* start Selected passage *

REFORM TALKS with Enam Obiosio
I have covered many policy failures in this country, but nothing tests my patience like the casual wickedness of employers who refuse to remit pension contributions. Every time I hear National Pension Commission (PenCom) announce another recovery figure, I feel the same mix of anger and disbelief. Not because the commission is failing, but because employers still think they can play games with the future of their own workers. And for years, many have gotten away with it.
So when PenCom said recently that the era of impunity is over, I felt something shift. Maybe it was hope. Maybe it was just relief that someone in authority had finally used the words that needed to be said. Either way, the mood in that room in Lagos, where PenCom trained its accredited recovery agents, was different. Sharper. Less tolerant. More serious.
Omolola Oloworaran, the Director-General (DG) of PenCom, delivered the message through Samuel Chigozie Uwandu, the Commissioner of Inspectorate. But the weight of her words carried through clearly. She said every unremitted naira is a broken promise. She said the days of persuasion are gone. She said enforcement will no longer be a polite suggestion but a firm reckoning. And it is about time.
Because what do we call an employer who deducts pension contributions from a worker and pockets the money? We call it theft. It is the simplest term. For too long, we dressed it up in softer language. We said non-remittance. We said default. We said delay. The truth is that people have been dipping their hands into their employees’ future and daring the system to catch them. Well, PenCom is finally responding to that dare.
Between June 2012 and September 2025, the commission recovered N32.27 billion. That is not pocket change. That is not rounding error. That is money belonging to Nigerian families, money meant to give dignity to aging workers, money meant to reduce the burden on children caring for parents who should have been covered by a system they paid into.
Out of that N32.27 billion, N15.87 billion was actual unremitted pension contributions. The remaining N16.4 billion was penalties. Those penalties are important. They signal that this is not charity. They signal that this is not a gentle reminder. They signal that employers who cheat their workers will pay for it.
And if anyone doubted that PenCom is tightening the noose, the third quarter of 2025 should clear that doubt. In just three months, the commission recovered N2.06 billion from 49 employers. Forty nine. That is not a small number. That is an ecosystem of bad behavior being cornered.

* end Selected passage *
* start Information provided *

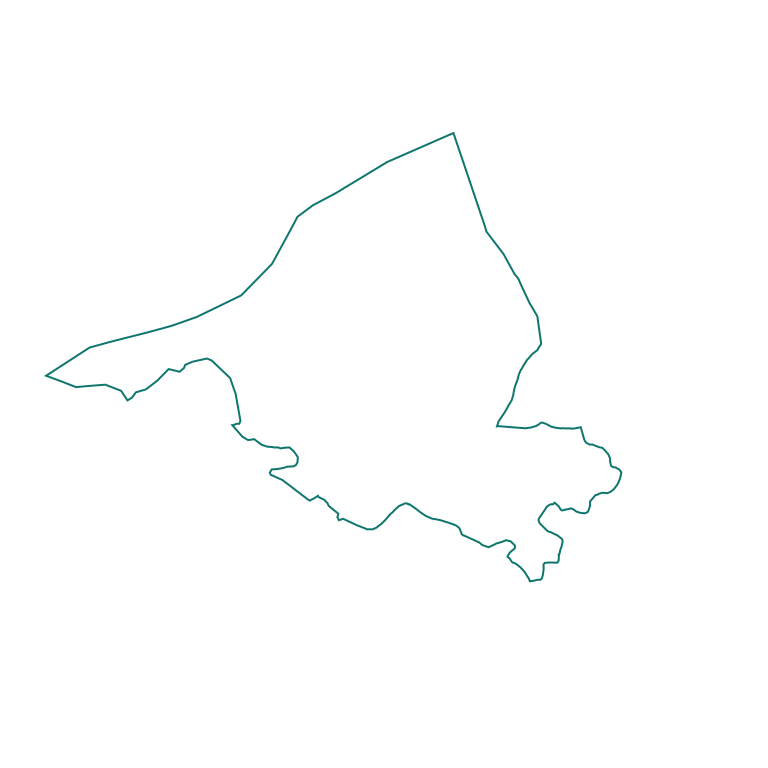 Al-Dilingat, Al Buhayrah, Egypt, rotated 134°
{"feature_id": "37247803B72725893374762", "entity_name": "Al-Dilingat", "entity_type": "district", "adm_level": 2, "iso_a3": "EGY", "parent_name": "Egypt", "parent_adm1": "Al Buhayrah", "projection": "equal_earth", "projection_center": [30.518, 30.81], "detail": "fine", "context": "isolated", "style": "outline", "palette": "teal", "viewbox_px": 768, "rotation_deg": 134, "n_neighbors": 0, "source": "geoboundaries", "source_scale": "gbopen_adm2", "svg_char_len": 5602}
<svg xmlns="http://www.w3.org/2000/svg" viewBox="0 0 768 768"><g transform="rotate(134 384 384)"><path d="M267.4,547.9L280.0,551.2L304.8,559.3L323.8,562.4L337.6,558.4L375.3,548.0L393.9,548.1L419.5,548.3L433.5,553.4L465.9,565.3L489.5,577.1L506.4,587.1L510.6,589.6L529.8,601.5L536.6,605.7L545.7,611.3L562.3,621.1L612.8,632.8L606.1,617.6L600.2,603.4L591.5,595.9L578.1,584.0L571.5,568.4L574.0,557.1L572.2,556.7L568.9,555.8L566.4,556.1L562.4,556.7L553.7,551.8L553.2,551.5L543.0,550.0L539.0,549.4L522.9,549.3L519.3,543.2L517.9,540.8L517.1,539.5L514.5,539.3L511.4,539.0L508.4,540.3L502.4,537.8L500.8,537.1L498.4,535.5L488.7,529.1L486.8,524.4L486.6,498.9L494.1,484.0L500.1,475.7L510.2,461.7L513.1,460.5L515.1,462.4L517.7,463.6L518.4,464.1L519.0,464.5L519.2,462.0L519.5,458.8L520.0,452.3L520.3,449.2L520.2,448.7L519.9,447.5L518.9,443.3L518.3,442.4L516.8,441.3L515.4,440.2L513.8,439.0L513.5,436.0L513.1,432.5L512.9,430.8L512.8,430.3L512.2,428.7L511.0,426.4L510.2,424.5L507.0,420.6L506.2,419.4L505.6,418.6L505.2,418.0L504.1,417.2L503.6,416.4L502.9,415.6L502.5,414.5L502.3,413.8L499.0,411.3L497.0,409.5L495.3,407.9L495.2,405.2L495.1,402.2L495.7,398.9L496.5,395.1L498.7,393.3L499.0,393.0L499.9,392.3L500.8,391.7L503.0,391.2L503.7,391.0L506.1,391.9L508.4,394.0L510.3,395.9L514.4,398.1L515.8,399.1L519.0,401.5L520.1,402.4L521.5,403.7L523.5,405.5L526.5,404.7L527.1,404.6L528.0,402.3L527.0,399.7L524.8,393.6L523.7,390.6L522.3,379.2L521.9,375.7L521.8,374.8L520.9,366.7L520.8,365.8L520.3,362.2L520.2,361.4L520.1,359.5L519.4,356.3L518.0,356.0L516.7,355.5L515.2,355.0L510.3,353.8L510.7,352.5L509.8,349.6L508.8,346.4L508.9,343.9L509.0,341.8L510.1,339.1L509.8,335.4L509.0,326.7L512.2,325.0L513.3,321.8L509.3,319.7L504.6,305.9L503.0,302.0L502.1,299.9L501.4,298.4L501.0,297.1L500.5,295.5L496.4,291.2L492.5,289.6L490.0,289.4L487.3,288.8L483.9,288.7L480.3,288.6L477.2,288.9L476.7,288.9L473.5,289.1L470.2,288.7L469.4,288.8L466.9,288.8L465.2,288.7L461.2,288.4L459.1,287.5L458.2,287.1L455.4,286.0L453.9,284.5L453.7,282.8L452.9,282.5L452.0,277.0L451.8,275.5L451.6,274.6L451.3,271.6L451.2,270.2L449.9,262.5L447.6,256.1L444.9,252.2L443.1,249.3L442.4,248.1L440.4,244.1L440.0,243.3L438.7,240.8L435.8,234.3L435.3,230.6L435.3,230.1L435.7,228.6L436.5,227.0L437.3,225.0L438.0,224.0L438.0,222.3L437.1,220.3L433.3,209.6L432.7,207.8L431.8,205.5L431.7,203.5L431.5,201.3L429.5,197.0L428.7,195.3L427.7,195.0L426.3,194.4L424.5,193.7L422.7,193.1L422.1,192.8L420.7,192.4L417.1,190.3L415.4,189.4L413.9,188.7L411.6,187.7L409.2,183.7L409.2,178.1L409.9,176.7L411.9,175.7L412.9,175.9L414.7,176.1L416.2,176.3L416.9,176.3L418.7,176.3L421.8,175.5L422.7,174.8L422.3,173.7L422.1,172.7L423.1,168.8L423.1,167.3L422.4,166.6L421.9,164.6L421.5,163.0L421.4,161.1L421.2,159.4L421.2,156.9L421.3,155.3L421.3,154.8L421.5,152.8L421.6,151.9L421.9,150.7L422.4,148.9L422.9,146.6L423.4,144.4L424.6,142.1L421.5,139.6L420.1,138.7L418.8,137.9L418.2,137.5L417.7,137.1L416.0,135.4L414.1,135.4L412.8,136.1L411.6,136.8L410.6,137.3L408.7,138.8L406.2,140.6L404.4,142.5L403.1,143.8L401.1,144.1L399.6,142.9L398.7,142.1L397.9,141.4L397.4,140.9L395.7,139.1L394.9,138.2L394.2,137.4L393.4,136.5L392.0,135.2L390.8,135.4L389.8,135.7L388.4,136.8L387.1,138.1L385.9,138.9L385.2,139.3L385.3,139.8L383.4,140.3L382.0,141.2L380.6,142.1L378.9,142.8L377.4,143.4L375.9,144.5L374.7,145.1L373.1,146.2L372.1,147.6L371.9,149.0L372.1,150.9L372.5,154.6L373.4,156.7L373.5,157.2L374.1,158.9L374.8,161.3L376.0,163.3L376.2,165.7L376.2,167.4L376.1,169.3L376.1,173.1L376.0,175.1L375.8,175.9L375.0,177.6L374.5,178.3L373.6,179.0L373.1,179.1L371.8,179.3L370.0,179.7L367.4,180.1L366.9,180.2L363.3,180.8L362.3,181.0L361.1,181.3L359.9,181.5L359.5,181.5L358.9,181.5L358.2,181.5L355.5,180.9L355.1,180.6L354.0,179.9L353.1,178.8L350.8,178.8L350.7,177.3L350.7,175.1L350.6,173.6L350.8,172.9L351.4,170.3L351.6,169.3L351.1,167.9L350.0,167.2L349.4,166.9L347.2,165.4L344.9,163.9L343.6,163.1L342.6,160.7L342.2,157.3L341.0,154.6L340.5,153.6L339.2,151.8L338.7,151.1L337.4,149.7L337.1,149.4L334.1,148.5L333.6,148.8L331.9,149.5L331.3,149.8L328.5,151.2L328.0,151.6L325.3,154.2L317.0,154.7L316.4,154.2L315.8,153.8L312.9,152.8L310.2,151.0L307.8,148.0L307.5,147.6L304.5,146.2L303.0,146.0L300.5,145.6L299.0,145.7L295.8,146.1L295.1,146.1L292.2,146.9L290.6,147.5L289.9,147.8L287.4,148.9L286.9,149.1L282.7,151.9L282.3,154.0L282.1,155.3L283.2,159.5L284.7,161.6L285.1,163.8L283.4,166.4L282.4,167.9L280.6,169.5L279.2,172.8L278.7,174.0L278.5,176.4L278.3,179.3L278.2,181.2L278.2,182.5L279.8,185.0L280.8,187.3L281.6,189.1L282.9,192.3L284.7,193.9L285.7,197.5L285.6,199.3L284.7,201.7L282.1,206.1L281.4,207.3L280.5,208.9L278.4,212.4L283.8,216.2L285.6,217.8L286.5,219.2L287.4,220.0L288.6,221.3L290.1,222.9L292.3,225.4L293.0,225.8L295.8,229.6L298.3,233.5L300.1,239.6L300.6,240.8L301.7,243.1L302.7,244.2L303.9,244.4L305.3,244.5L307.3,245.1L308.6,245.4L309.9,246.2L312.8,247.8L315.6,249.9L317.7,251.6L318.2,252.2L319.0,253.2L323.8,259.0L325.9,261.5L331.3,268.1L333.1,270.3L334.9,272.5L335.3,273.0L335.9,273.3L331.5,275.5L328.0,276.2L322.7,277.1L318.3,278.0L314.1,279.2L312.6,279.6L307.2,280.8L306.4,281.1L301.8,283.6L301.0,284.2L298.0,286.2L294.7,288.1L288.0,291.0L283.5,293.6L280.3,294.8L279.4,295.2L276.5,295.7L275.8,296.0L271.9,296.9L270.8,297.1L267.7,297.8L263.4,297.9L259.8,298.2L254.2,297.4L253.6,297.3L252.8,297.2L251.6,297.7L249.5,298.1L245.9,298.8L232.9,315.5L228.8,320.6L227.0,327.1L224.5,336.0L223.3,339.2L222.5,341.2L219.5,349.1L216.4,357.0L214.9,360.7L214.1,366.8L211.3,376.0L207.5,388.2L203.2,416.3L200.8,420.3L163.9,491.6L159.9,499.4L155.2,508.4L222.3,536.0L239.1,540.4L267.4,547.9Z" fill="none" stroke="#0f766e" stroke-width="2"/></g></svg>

* end Information provided *

## Given problem 1
Rewrite the paragraph of the pension column above that begins "Omolola Oloworaran, the Director-General" as a short bulleted list, keeping its main facts.
## Given problem 2
Answer these questions from the pension column above:
(a) In which city did PenCom train its accredited recovery agents?
(b) How much of the N32.27 billion recovered was penalties?
(c) From how many employers did the commission recover N2.06 billion in the third quarter of 2025?

## Written answer 1
- Omolola Oloworaran, Director-General of PenCom, delivered her message through Samuel Chigozie Uwandu, the Commissioner of Inspectorate.
- Every unremitted naira is a broken promise.
- The days of persuasion are gone.
- Enforcement will be a firm reckoning rather than a polite suggestion.

## Written answer 2
(a) Lagos
(b) N16.4 billion
(c) 49